# Chipped Chisel Blades



## Rich Aldrich (Apr 26, 2008)

I have a couple of chisels with chips. I read a couple of posts about the scary sharp method of sharpening, but it doesn't appear to be a good way to remove chips. It seems grinding is not a good method due to changing the heat treat in the blade material.

These are good chisels for practice since they are cheap Stanleys. I dropped one on the floor and my wife chipped the other one who knows how - she does no woodworking.

What is the best way to get rid of the chips?


----------



## knotscott (Nov 8, 2007)

You should be able to grind it with a slower speed and/or softer stone. Some sharpening systems use water cooling... the HF version goes on sale cheap, then there's the Tiger, Jet, Tormek and others for quite a bit more money. The Delta Utility grinder uses water cooling....< $50.


----------



## Rich Aldrich (Apr 26, 2008)

Knotscott,

Thanks for the info. Do you use a jig to hold the chisel at the proper angle?


----------



## cabinetman (Jul 5, 2007)

I've always dressed back to flat and straight, then a new bevel applied. There are several jigs available to hold the desired angle while sharpening.


----------



## knotscott (Nov 8, 2007)

da Yooper said:


> Knotscott,
> 
> Thanks for the info. Do you use a jig to hold the chisel at the proper angle?


Yeah...my aim isn't that good! :laughing:


----------



## Admiral (Nov 9, 2007)

Any grinder will do to get you to the approximate bevel, but I would caution about flattening the back with a grinder; better to use stones or sandpaper on a flat surface like your tablesaw top or a flat piece of thick glass, or granite cutouts milled flat.
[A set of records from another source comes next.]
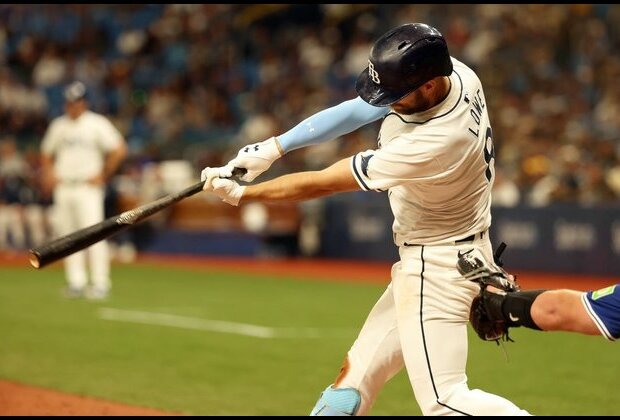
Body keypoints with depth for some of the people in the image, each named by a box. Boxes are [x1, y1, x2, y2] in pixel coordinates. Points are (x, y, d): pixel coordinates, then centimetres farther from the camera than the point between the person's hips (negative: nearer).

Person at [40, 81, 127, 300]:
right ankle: (76, 282, 10)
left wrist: (103, 175, -7)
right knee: (67, 235, 4)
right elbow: (46, 154, 25)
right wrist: (48, 173, 8)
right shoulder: (58, 125, 14)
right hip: (62, 188, 6)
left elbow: (119, 150, -7)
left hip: (88, 187, -6)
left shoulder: (97, 124, -2)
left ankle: (100, 283, -11)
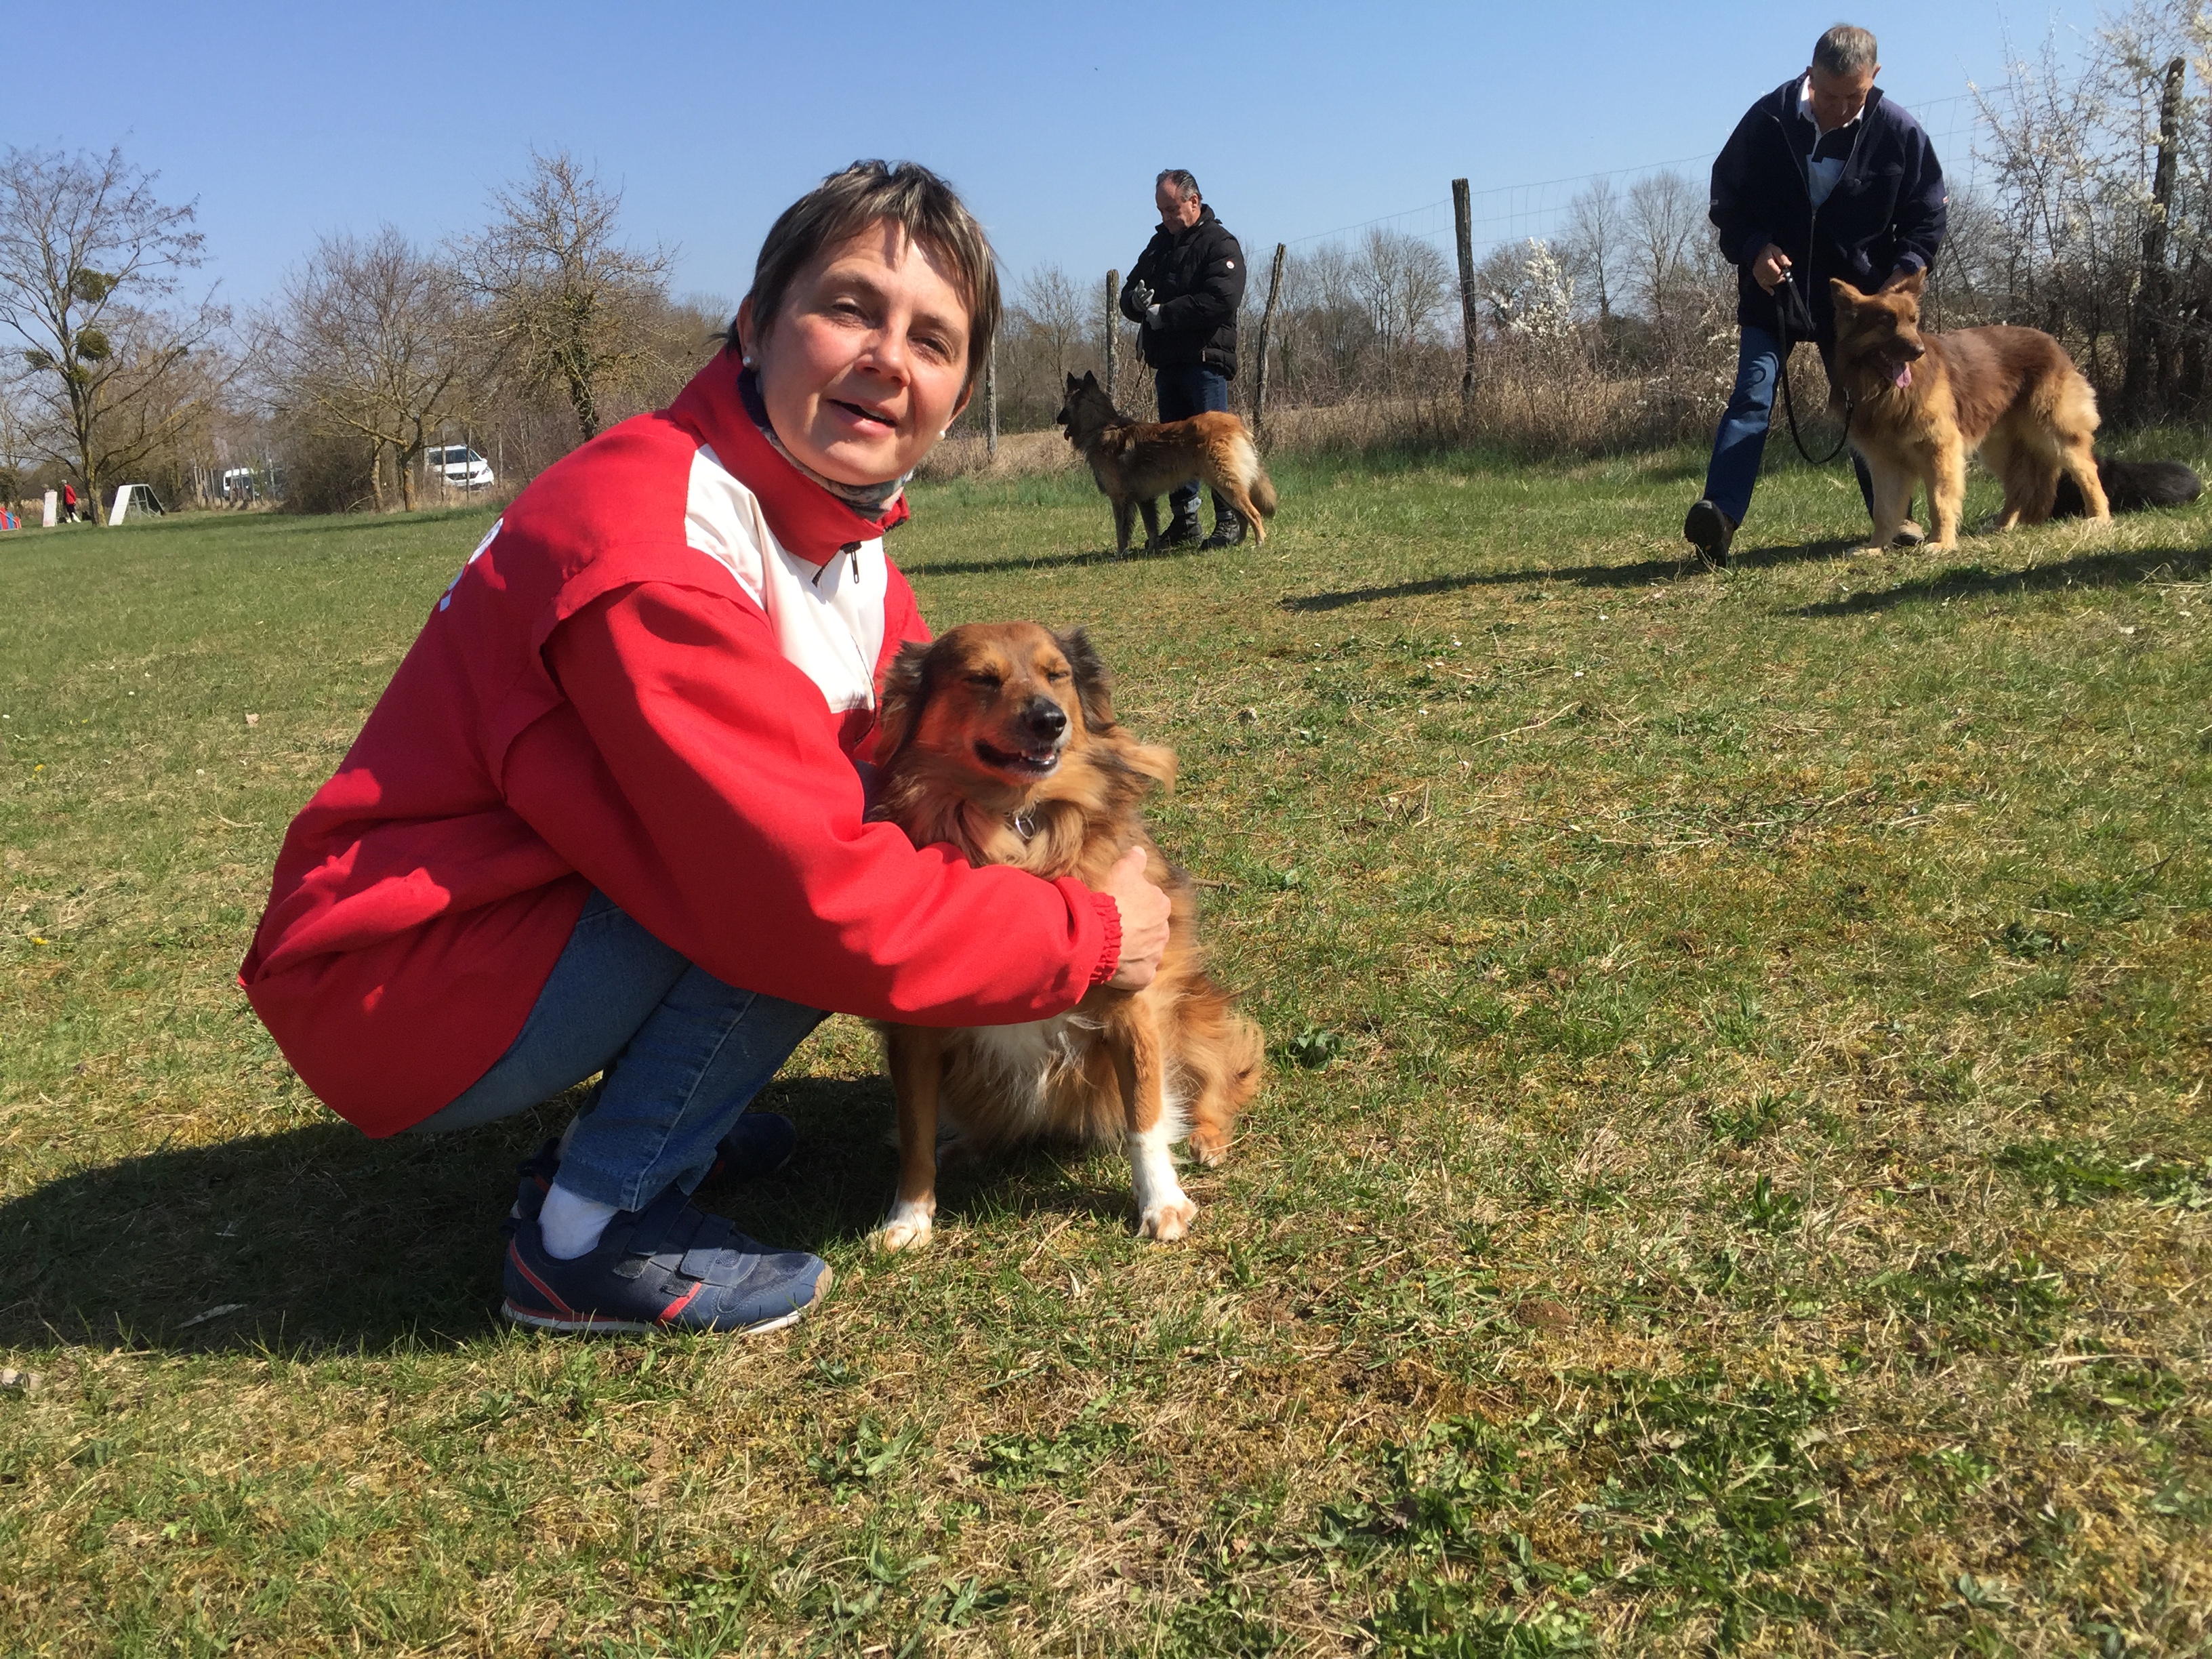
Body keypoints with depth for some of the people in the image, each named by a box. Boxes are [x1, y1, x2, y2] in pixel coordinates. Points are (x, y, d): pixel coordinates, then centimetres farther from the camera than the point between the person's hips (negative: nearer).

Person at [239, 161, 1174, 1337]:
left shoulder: (853, 548, 1)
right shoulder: (651, 553, -29)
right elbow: (822, 901, -33)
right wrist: (1088, 934, -21)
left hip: (534, 910, 9)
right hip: (391, 992, -9)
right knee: (791, 876, -26)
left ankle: (649, 1113, 10)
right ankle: (591, 1238, -10)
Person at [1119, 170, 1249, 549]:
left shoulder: (1220, 244, -3)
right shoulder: (1159, 244, 20)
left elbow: (1222, 300, -18)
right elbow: (1128, 297, 21)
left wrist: (1164, 313, -16)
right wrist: (1137, 299, -5)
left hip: (1205, 360, -7)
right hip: (1167, 361, 7)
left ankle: (1231, 520, -4)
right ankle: (1184, 521, 14)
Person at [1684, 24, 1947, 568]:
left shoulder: (1898, 133, -10)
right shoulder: (1767, 121, -13)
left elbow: (1927, 217, 0)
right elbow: (1727, 199, -1)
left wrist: (1904, 272, -16)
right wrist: (1753, 249, -18)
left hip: (1857, 293, 1)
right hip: (1772, 286, -1)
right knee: (1752, 395, -14)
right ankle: (1720, 514, -25)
You can get a sharpening jig like this:

http://www.leevalley.com/wood/page.aspx?c=2&p=60311&cat=1,43072,43078&ap=1

for not all that much money and it makes the job a lot easier to set and keep the right bevel. As you or someone said, google "scary sharp" and you'll do fine.


----------



## dannyboy221 (Jan 6, 2009)

da Yooper said:


> I have a couple of chisels with chips. I read a couple of posts about the scary sharp method of sharpening, but it doesn't appear to be a good way to remove chips. It seems grinding is not a good method due to changing the heat treat in the blade material.
> 
> These are good chisels for practice since they are cheap Stanleys. I dropped one on the floor and my wife chipped the other one who knows how - she does no woodworking.
> 
> What is the best way to get rid of the chips?


 well i use the scary sharp method and it work's great. the way to get rid of those nasty chips is to.grind them out.first you've gotta get yourself a cup of cold water next when grinding use very light passes i dip it after every pass which isn;t necassary but i do anyway also a aluminum oxide wheel is preffered cause of the binding agents in the wheel are weak causing the grit to break away easier leaving fresh new grit on the grinding surface. i use 100 grit wheel but everything i;ve read recommends a 60 grit wheel whatever your choice is just remember very lights passes and dip it in the water before it heats up and changes colors on you.one more tip for ya keep your wheel dressed meaning make sure its flat also bevel the sides of your wheel that way when you make contact with the tool on the sides it doesn't burn as easily if the sides are beveled
GOOD LUCK


----------



## Patrick (Nov 16, 2008)

The scary sharp method will get the nicks out.Just use a heavy grit(80-100) paper until the nicks are gone.It takes a little work but it can be done.

I use a cheap bench top 5" disc sander with a angle attachment to grind mine.Then I scary sharp them down to 2000 grit paper.

A regular grinder will also work.Just dont press hard and as mentioned above; dip the chisel in water to keep it cool.


----------